One of Shawn Ryan’s rules for The Shield was that he didn’t want it to become too complex, so there was always a conscious effort to limit not just the number of main characters, but the supporting players and events. This forced the writers to keep stories going with groups or characters already in play, which is really effective with the ongoing story of the Salvadoran gangs. They were first brought in at the end of last season, they led to the grenades this season, and one of the major plot arcs next season will come from the DEA infiltration of them, already set up in “Postpartum.” That arc will bow out in favor of Diro and the return of the Armenians, and that takes us to the end of the series.
When Dutch tries act all pimp on Tina, it’s not just asshole behavior, it’s also so not who Dutch is.
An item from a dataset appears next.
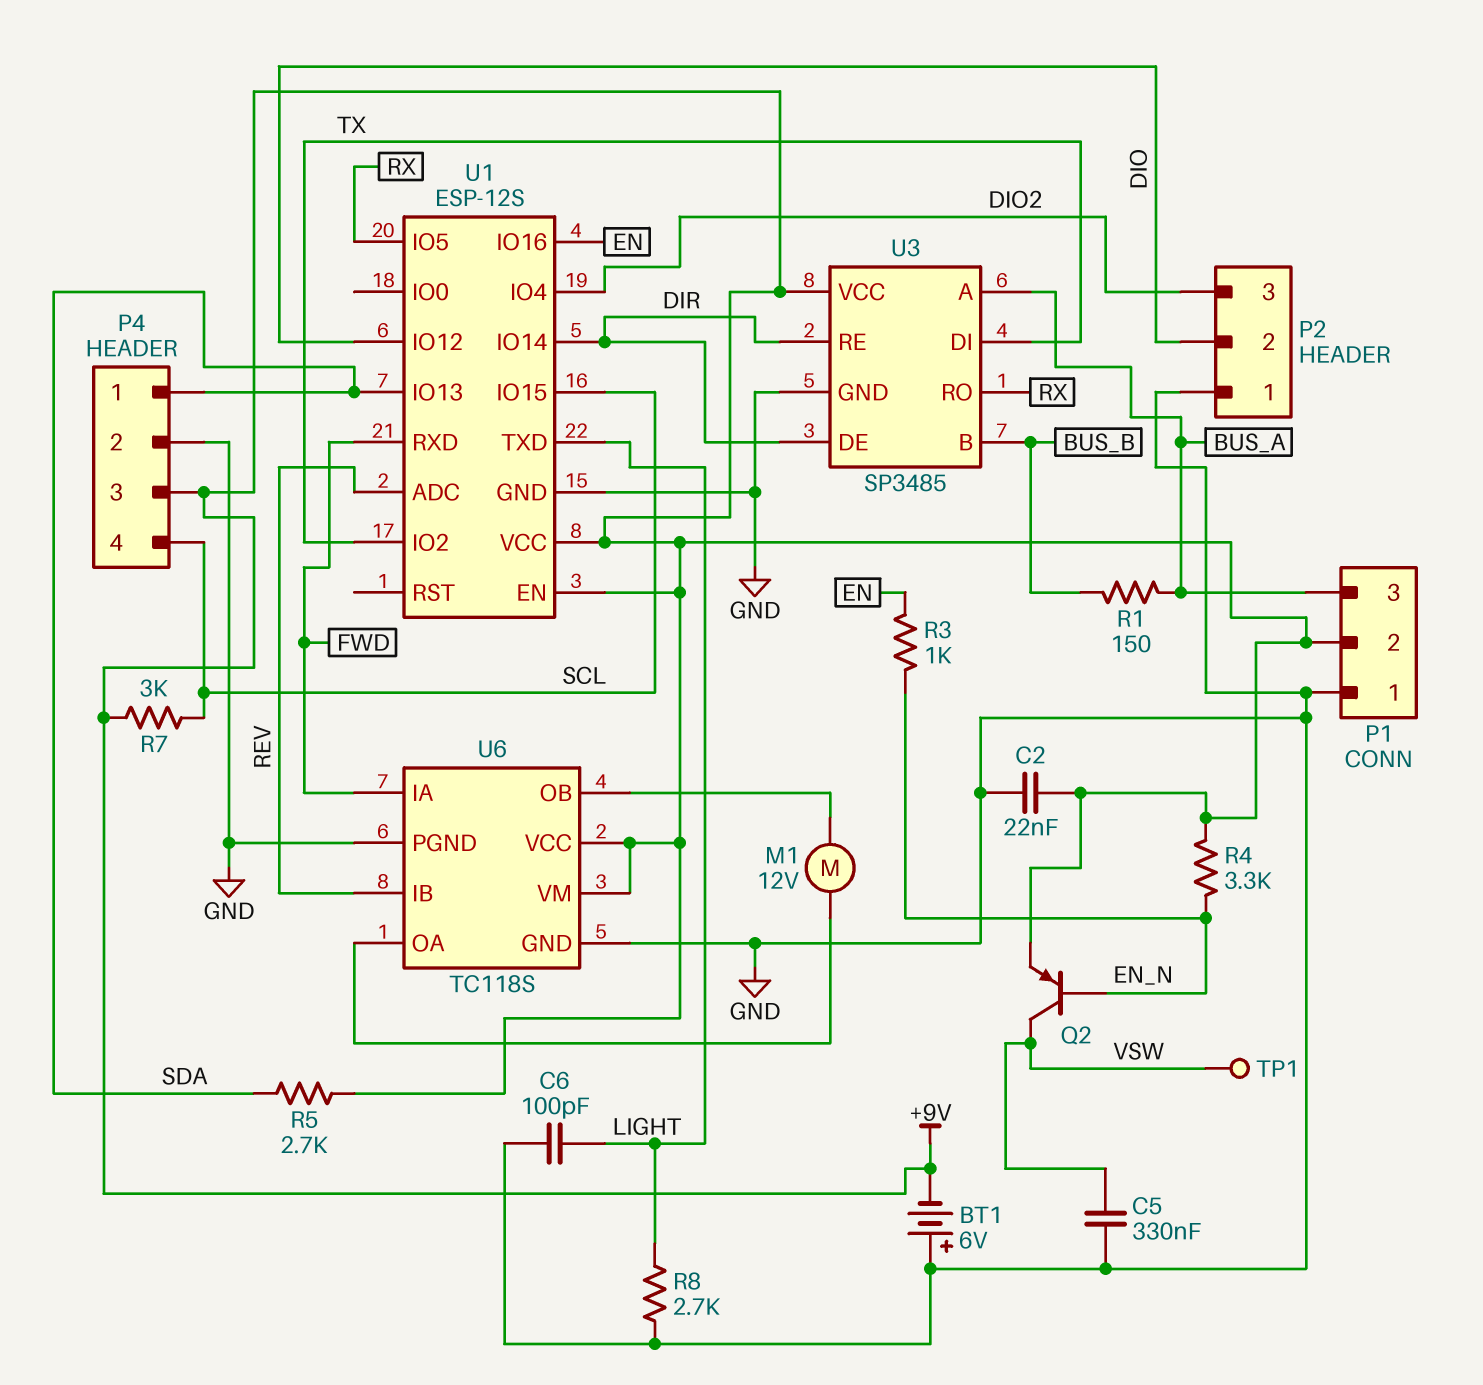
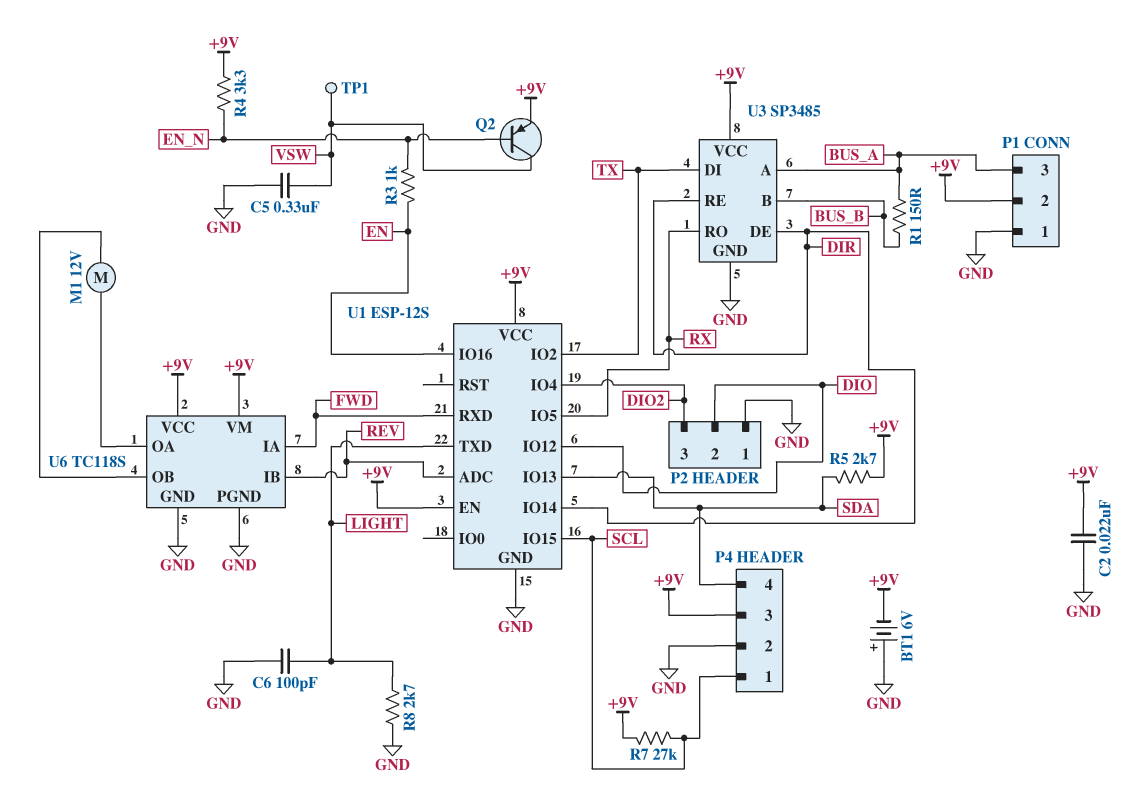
P4 pin 1: SDA -> SCL
P4 pin 4: SCL -> SDA
R7: 3k (+9V, SCL) -> 27k (+9V, SCL)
A recurring aspect of his character all through the show is that his insecurity keeps blocking his best instincts, and that’s how the whole Dutch/Tina story played out. (Dutch, in the name of Her Majesty and the Continental Congress, just ask her out.) It was painful to watch, but like so much on The Shield, it wasn’t discomfort for the sake of discomfort, it was based in something real about Dutch and Tina as characters. The same principle applies to Dutch and Billings; they’d have been fine if Dutch didn’t always need to be the smartest guy in the district and if Billings gave a shit occasionally. (In fact, they are fine on the cases where Billings cares, and it’s afterwards when Dutch screws things up.) The resolution of the Dutch/Billings/Tina story, with Billings sending Dutch to see Tina and Hiatt fucking, may have been too much of a Chuck Lorre sitcom moment, but it felt in character for Billings and its aftermath was done perfectly. I’m always on board with a scene that shows just how useless Hiatt is.